Data on mean annual temperature (°C) from each municipality of residence were obtained from the Spanish National Meteorological Agency [24]
Statistical analysis
We applied linear regression models to assess associations between air pollutant and thyroid hormone levels (TSH, FT4, FT3), which were log transformed to normalize distributions and also to limit the influence of extreme values. First, we explored any indications of non-linearity in the associations using Curve Estimation procedures. None of the models tested improved the linear model and there was no indication of a threshold effect. Association estimates were presented as percent changes with corresponding 95% confidence intervals (calculated by 100 × [exp(b)-1]), per each interquartile range (IQR) increase in air pollutant concentrations which equated to 4.86 μg/m3 PM2.5, and 12.62 μg/m3 NO2.
We also used logistic regression models to investigate the associations of ambient air pollutants with high TSH levels (defined as a percentile (p) >95), low FT4 (≤p5) and low FT3 (≤p5).
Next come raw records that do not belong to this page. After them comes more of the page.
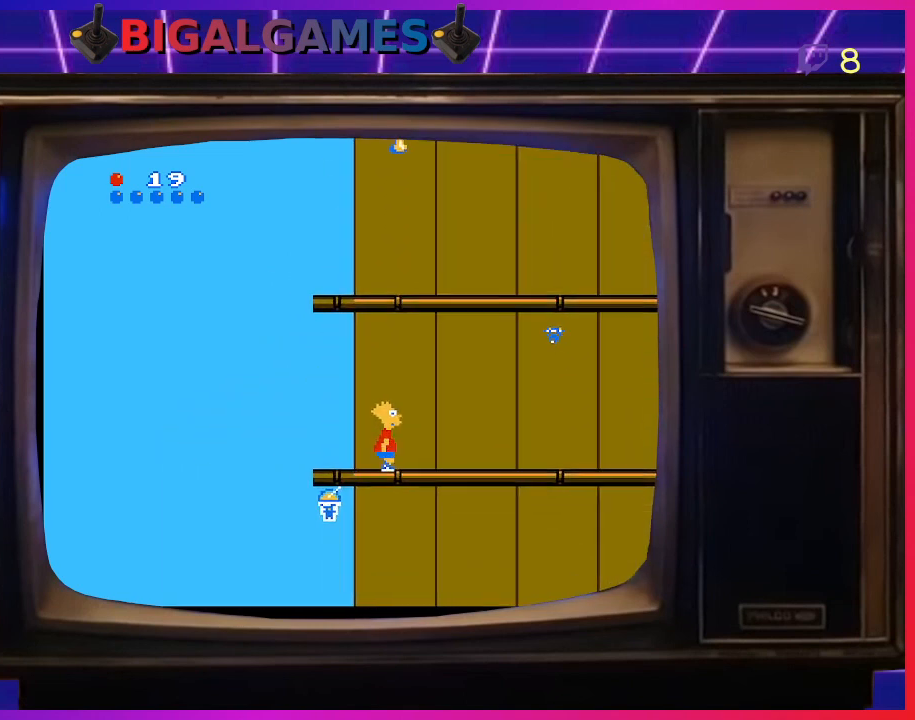
{"buttons": ["DPAD_RIGHT"], "right_stick": "center", "events": [[33, "DPAD_RIGHT", "up"], [333, "DPAD_RIGHT", "down"]]}
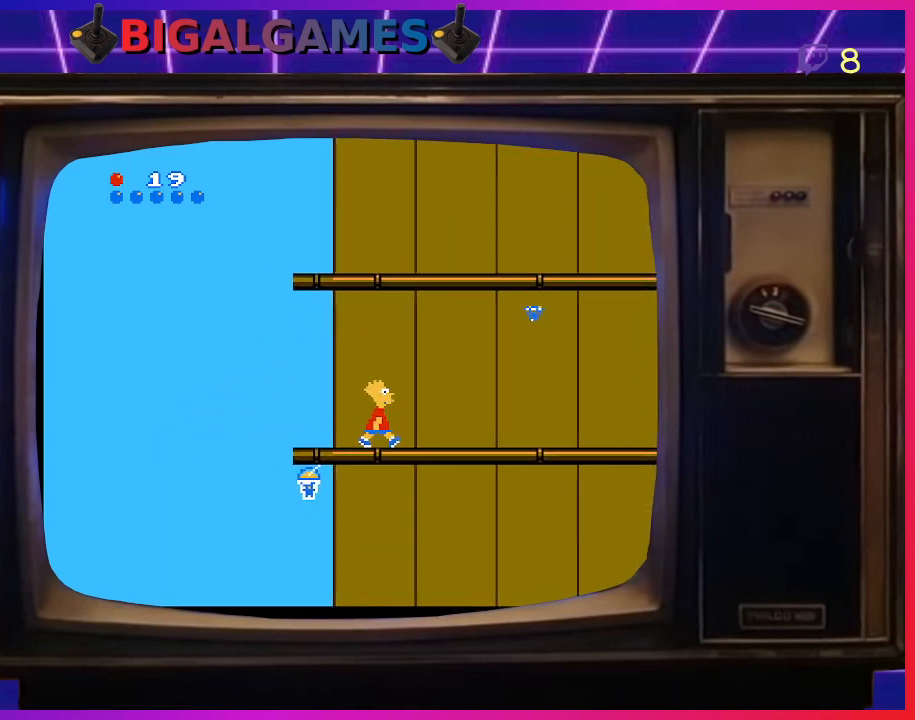
{"buttons": ["DPAD_RIGHT"], "right_stick": "center", "events": []}
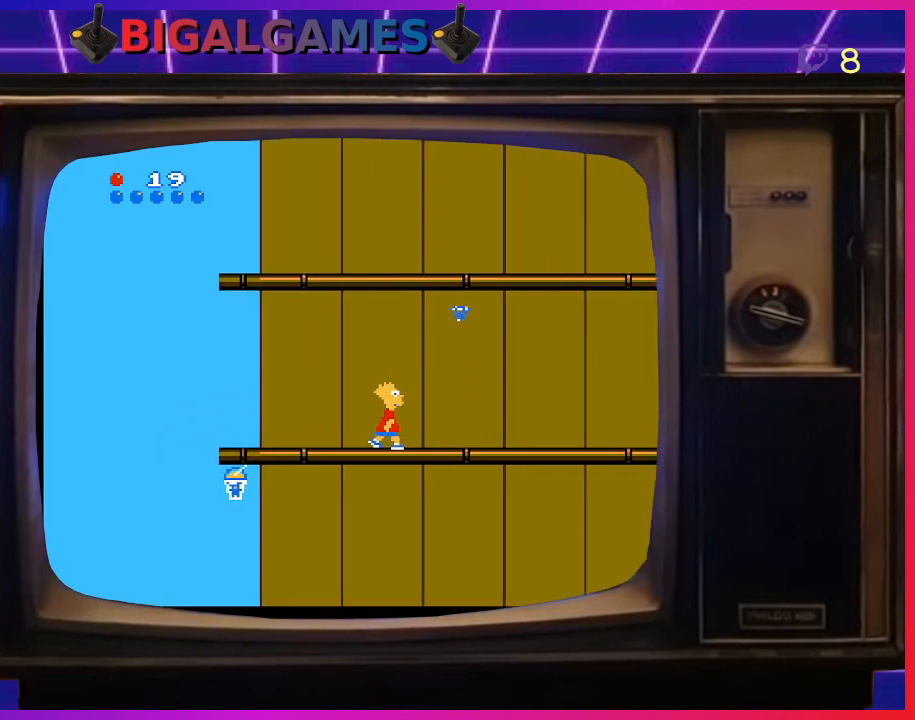
{"buttons": ["DPAD_RIGHT"], "right_stick": "center", "events": [[33, "CIRCLE", "down"], [433, "CIRCLE", "up"]]}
These results are presented as odds ratios (ORs) with corresponding 95% CIs again per each interquartile range (IQR) increase in air pollutants.
All these models were controlled for possible confounders such us age, sex, UI, BMI, education level, smoking status and ambient temperature. In addition, we performed subgroup analyses to test potential effect modifications in subgroups according to sex and menopausal status. Homogeneity of the ORs between subgroups was tested with the Breslow-Day test. All the statistical analyses were performed with IBM SPSS statistics 23.0. Reported p values were based on two-sided tests with statistical significance set at 0.05.